Friday, September 07, 2007

Annals of Excessive Compensation: Pension Funds Throw the Greenwich Ferrari Dealer Under the Bus

by Tom Bozzo

Yesterday's NYT included a refreshing moment of sanity as Stephen Labaton and Jenny Anderson (I've praised Ms. Anderson's work in an earlier installment of this series) report on Senate hearings on the tax treatment of "carried interest." The lede:
Pension fund and tax specialists told Congress today that a proposal to more than double the tax rate of executives at private equity firms and hedge funds, which invest money from pension funds, would have a negligible effect on the returns provided to pensioners.
I could pick a nit or two with the "more than double the tax rate" wording. It would not have decreased the accuracy of the statement to have said "proposal to close a tax loophole used by executives at private equity firms and hedge funds to pay less than half the tax rate on ordinary income." But that's about all the beating of the press here. [/Dean Baker] The rest of the piece is an unrelenting demolition of the funds' rather incredible claims that the special tax treatment of the managers' income benefits Joe and Jane Six-Pack and preserves the Entrepreneurial Spirit of America. Read the whole thing.

Here's an interesting quote from Sen. Max Baucus:

“The data says to me that hedge funds and private equity funds may need pension funds more than pension funds need private equity or hedge funds,” Mr. Baucus said. “And that means that hedge funds and private equity funds may not have the economic power simply to pass along increased costs to pension funds.”

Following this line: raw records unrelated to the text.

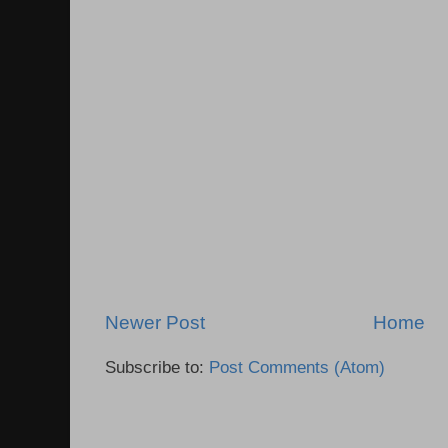
Newer Post
Home
Subscribe to:
Post Comments (Atom)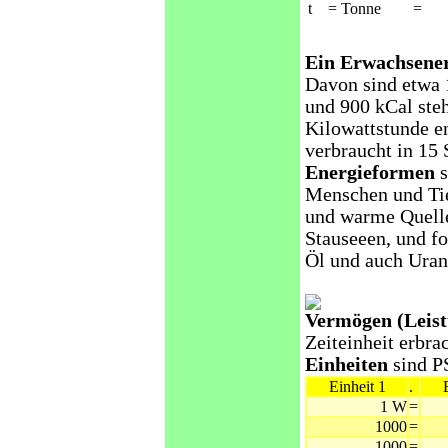
t
= Tonne
=
Ein Erwachsene
Davon sind etwa 
und 900 kCal steh
Kilowattstunde e
verbraucht in 15 
Energieformen
s
Menschen und Ti
und warme Quelle
Stauseeen, und fo
Öl und auch Ura
Vermögen (Leist
Zeiteinheit erbra
Einheiten
sind PS
Einheit 1
.
1 W
=
1000
=
1000
=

To the first part, I can only say "no kidding" or "heh indeedy." On the second, Baucus's causal link may be questionable, but if he's otherwise right, it would be good for Econ 101 economics, which otherwise would have some 'splainin' to do as to how the 2-and-20 fee structure could withstand such massive entry.

Oh, and the hedge fund managers' incomes could be taxed at Clinton-era marginal rates for ordinary income without hurting the Ferrari dealers any more than the pension funds, really.